#### DATA FOR THIS EXERCISE
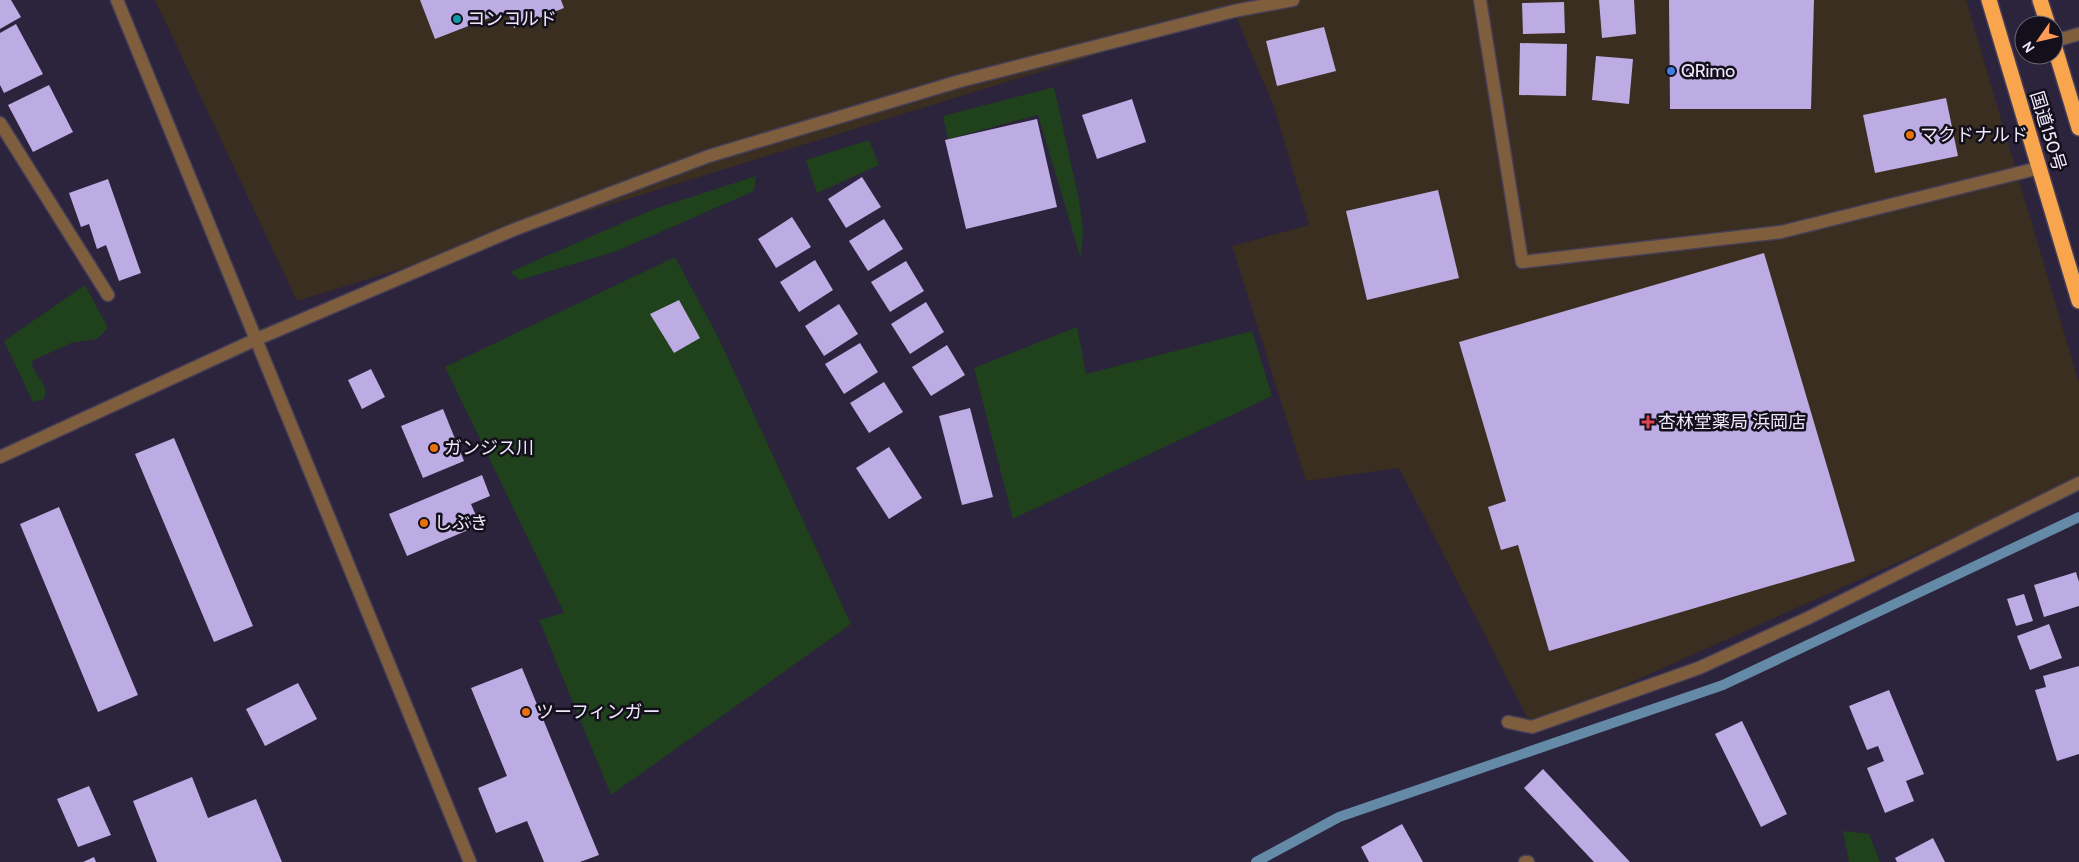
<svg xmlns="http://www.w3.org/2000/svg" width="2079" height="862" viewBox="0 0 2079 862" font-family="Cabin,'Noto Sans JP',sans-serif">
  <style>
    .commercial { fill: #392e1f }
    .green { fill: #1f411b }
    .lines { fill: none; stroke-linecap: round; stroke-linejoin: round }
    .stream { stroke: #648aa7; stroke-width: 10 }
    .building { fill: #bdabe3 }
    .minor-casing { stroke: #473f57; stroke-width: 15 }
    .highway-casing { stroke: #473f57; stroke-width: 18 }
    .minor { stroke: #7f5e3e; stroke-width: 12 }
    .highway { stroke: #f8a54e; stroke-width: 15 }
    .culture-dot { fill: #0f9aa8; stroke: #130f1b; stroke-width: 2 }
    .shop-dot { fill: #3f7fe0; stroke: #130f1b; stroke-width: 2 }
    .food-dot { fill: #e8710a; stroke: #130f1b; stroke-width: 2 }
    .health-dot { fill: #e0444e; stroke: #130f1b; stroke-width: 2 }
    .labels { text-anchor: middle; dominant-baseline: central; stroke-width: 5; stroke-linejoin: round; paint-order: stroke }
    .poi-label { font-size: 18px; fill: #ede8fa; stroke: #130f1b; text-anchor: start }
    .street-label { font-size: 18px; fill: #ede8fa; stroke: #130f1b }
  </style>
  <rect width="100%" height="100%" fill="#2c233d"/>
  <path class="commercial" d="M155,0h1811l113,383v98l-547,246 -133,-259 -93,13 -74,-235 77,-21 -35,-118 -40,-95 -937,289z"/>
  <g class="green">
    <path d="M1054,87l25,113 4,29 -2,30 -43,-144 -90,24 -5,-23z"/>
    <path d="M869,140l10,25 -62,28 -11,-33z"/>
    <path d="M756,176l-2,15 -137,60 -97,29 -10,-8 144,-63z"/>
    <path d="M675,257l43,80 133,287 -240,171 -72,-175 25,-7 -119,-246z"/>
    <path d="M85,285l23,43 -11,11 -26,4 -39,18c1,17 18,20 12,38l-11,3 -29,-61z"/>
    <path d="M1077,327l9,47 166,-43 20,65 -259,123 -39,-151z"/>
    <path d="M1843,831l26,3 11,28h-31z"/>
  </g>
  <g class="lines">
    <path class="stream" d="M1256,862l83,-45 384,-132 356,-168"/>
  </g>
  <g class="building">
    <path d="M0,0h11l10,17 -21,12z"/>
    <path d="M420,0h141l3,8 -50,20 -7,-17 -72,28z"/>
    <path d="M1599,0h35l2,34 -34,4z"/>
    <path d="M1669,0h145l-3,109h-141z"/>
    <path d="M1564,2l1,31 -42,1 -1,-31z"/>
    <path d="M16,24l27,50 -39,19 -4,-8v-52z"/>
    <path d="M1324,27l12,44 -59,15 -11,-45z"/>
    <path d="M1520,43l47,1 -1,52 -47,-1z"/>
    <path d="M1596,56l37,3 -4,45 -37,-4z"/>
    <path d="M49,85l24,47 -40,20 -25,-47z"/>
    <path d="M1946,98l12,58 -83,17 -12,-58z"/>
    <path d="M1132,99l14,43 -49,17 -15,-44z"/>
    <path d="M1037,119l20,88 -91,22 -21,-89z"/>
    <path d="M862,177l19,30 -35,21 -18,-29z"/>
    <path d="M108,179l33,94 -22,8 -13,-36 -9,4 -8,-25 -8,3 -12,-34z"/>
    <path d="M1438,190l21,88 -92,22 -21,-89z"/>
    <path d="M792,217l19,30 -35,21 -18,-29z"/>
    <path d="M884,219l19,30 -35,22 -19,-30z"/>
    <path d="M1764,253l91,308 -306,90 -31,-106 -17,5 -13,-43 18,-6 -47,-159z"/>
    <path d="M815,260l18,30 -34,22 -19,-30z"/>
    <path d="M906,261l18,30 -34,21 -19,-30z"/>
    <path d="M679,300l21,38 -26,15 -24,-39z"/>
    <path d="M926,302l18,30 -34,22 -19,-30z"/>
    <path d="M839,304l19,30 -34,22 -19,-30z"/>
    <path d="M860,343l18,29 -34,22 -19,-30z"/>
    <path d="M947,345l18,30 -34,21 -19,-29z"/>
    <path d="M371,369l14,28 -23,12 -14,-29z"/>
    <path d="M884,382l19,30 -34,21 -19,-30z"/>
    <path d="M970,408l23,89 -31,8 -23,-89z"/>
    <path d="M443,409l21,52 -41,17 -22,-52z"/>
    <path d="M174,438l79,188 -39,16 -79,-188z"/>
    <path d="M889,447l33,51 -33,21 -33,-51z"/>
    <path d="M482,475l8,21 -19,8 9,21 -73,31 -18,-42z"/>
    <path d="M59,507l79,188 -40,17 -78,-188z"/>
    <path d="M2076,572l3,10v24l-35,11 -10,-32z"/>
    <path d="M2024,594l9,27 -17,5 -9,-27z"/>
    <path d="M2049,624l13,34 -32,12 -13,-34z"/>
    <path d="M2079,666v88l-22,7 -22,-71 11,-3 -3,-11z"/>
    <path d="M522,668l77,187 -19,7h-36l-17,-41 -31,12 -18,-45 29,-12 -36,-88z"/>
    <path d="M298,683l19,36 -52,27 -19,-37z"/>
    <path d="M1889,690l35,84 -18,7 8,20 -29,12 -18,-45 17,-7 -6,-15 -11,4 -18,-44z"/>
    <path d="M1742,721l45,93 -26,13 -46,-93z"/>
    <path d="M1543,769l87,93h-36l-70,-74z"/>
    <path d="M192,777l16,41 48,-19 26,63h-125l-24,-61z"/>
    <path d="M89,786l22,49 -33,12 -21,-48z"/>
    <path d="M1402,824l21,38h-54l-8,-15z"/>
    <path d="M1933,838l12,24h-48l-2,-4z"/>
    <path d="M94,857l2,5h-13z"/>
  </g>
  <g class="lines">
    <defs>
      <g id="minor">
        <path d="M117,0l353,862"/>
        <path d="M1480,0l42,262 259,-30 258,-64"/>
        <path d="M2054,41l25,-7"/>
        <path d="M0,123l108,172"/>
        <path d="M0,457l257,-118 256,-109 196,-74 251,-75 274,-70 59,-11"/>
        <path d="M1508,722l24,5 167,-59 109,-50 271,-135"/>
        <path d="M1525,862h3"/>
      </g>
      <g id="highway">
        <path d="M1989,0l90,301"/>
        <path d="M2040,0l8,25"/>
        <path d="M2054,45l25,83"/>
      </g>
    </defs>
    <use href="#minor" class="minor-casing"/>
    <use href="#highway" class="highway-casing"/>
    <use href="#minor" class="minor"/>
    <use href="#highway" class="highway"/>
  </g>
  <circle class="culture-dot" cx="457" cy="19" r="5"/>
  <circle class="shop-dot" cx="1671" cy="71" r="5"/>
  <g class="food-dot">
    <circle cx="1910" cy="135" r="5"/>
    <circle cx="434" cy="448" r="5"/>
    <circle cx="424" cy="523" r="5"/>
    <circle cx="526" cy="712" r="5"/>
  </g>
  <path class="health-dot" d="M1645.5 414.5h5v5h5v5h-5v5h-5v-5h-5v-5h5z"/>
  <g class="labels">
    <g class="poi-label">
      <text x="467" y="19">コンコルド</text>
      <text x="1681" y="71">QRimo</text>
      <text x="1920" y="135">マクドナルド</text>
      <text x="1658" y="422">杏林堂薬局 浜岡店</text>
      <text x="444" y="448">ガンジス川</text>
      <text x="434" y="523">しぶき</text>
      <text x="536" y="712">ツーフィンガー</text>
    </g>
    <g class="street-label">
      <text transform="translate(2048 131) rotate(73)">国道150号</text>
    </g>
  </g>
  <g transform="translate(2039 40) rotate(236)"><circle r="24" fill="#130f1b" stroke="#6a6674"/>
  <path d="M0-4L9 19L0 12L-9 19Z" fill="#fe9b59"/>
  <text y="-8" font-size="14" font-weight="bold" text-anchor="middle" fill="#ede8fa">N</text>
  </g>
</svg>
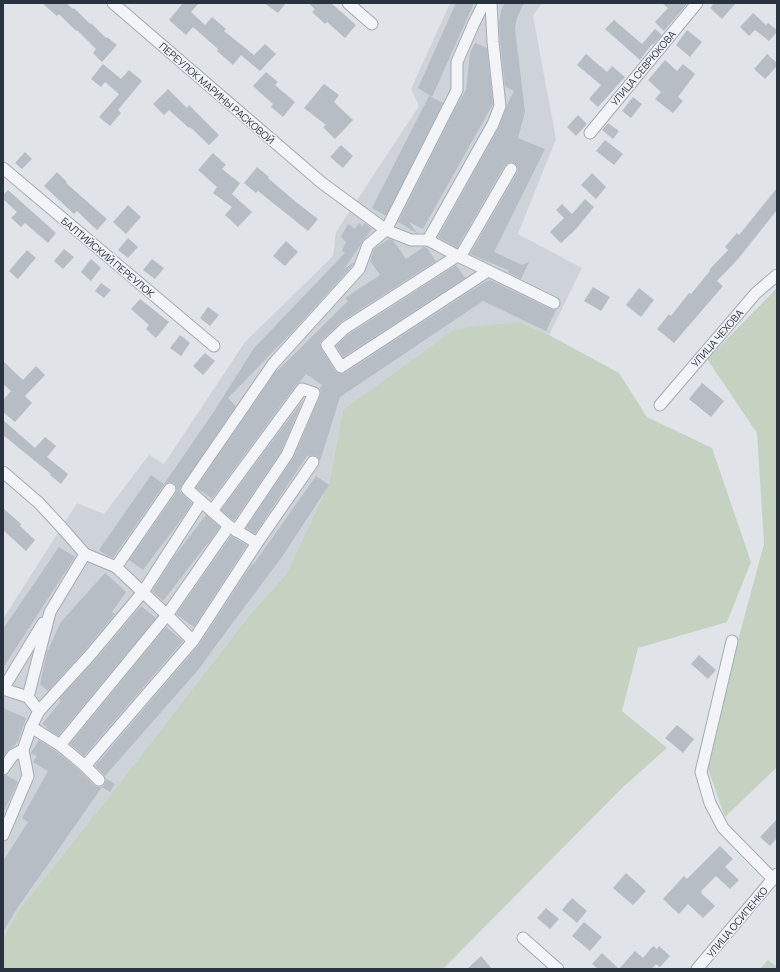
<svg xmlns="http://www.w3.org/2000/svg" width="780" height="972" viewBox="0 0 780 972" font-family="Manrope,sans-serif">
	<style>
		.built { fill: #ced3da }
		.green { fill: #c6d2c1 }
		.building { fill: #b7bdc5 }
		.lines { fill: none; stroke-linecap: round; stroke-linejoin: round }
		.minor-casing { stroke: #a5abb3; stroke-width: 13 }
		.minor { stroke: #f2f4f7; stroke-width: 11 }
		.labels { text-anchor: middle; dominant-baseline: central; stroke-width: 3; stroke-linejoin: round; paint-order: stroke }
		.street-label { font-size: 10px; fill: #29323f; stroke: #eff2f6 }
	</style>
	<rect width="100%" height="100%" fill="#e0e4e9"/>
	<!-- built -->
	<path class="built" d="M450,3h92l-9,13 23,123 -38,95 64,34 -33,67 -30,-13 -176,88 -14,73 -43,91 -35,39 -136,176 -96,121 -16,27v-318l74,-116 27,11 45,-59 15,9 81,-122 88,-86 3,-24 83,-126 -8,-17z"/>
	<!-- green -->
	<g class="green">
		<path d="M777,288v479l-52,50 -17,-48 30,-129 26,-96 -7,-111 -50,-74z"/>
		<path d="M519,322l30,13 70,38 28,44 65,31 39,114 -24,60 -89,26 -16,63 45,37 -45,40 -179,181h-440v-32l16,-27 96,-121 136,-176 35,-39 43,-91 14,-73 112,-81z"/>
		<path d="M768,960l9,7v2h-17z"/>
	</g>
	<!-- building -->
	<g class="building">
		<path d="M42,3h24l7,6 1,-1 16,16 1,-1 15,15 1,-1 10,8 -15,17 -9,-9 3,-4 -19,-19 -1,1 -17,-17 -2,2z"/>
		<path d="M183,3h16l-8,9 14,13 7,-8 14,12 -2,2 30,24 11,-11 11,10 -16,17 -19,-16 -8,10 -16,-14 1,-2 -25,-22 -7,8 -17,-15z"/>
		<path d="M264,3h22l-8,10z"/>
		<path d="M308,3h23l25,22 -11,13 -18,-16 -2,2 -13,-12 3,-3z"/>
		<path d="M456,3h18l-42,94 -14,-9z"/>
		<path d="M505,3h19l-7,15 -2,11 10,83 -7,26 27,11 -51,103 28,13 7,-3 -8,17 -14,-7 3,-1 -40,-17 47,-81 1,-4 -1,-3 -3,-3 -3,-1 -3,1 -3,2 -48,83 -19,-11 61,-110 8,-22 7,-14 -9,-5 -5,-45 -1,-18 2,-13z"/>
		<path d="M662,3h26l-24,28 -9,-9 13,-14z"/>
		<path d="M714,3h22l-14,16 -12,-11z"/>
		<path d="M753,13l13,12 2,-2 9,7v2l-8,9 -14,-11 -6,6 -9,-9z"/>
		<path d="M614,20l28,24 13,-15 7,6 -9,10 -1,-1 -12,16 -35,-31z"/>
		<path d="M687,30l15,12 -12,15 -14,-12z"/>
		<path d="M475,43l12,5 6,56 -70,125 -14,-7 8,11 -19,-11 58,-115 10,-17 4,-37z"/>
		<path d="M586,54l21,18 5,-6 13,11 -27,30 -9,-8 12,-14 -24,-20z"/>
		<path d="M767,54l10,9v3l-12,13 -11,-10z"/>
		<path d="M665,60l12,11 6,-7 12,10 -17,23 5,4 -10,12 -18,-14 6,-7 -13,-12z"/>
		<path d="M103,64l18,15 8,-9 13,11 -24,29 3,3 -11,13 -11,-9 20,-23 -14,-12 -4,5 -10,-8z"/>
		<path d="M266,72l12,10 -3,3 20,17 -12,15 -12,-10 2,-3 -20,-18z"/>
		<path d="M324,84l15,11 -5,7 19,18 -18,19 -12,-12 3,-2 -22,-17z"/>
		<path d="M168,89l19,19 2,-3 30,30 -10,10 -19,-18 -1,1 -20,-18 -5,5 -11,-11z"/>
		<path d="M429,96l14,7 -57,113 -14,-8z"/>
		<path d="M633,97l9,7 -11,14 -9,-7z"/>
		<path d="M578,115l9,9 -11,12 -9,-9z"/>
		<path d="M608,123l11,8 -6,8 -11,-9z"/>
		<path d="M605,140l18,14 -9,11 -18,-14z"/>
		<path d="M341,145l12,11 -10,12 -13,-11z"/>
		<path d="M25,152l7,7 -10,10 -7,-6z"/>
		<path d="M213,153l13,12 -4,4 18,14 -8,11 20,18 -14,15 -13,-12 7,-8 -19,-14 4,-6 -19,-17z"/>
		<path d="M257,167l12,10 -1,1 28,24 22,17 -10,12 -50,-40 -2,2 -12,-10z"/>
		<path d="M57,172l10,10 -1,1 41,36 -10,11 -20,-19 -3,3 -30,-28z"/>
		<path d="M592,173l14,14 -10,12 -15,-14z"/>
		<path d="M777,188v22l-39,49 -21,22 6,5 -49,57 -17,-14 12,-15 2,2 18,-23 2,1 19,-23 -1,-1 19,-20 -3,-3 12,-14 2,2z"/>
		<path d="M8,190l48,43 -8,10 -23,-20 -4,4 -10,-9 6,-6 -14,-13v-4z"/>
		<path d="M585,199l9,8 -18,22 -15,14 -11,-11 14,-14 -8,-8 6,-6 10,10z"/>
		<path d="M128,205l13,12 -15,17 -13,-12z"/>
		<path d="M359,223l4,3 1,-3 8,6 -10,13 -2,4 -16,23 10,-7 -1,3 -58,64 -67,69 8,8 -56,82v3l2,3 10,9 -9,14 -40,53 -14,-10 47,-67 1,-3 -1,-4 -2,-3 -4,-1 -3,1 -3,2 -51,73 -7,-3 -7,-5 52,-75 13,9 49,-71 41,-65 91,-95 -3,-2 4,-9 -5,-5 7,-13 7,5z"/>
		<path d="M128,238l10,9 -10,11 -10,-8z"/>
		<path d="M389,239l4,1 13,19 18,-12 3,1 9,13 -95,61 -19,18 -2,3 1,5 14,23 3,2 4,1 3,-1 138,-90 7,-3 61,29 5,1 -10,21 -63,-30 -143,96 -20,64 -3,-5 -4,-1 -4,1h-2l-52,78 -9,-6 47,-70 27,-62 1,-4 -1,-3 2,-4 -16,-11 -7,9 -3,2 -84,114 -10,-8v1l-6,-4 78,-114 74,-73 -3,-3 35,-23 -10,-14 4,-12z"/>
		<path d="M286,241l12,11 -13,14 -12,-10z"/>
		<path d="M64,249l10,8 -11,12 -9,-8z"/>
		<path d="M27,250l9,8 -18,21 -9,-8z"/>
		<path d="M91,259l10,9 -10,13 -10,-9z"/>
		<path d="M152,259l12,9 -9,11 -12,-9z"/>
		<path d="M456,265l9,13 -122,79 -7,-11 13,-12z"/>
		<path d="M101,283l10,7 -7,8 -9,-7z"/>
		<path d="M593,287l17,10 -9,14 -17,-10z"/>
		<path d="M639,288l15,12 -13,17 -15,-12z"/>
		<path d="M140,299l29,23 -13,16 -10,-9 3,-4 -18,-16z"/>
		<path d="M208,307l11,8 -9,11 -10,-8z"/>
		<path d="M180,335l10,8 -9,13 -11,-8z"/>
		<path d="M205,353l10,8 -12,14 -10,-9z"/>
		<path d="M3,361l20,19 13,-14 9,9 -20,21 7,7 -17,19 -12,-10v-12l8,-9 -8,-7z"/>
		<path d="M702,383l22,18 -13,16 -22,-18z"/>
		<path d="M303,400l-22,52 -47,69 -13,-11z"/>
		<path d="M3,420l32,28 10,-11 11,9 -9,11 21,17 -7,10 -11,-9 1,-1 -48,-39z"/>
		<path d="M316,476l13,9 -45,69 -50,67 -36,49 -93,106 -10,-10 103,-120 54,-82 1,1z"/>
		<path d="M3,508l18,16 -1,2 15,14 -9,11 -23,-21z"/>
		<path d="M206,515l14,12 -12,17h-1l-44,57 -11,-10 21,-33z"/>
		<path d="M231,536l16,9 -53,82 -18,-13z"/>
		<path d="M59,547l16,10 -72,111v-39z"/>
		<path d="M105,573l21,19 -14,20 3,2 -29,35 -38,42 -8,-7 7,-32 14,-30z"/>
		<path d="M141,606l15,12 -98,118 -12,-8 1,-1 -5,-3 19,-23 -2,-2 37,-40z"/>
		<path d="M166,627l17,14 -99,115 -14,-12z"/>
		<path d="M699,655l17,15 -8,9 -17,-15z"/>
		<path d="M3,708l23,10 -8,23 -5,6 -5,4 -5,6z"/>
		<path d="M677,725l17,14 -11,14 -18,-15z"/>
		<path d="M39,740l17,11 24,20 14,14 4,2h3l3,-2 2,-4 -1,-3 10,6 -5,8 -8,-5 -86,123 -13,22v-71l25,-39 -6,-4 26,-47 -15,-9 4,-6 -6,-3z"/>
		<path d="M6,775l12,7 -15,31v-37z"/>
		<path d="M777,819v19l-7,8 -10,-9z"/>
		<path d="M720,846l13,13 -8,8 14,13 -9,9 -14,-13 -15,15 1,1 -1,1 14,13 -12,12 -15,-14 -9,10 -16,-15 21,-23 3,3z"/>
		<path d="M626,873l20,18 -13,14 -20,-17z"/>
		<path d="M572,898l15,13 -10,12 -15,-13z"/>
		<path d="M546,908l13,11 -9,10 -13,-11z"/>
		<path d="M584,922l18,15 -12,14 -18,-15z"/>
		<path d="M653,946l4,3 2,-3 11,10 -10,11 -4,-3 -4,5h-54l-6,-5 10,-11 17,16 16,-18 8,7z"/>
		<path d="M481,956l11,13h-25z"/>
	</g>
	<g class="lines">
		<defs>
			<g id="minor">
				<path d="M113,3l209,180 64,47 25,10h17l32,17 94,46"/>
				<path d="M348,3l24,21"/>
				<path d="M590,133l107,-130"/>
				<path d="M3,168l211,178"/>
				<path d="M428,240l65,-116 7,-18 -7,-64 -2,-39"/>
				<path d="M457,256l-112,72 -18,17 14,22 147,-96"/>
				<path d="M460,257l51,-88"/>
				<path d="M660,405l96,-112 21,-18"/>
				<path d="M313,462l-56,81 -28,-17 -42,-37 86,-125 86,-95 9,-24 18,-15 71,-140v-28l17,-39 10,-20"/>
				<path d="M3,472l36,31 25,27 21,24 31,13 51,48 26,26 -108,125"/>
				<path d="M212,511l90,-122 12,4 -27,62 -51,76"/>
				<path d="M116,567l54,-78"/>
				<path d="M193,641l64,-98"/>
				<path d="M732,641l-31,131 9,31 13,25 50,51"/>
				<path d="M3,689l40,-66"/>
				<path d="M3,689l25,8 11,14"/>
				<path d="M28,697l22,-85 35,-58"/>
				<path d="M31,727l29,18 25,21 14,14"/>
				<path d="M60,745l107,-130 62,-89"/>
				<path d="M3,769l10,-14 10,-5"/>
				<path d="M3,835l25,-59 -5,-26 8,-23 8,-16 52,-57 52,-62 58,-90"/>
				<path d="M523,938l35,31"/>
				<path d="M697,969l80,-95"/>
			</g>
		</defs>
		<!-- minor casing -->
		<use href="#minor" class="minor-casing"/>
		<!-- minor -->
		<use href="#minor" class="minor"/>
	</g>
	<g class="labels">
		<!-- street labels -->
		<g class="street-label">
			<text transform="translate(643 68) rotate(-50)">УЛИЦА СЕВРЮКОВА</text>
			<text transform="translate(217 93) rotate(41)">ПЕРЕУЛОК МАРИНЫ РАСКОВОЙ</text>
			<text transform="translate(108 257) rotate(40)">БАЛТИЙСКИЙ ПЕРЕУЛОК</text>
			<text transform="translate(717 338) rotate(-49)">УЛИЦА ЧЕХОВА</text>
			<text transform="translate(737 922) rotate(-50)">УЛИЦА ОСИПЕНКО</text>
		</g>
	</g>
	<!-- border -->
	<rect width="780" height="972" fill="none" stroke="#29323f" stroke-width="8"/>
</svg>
########
The lines in the records above that include the word "green" must be copied out.

    .green { fill: #1f411b }
  <g class="green">
		.green { fill: #c6d2c1 }
	<!-- green -->
	<g class="green">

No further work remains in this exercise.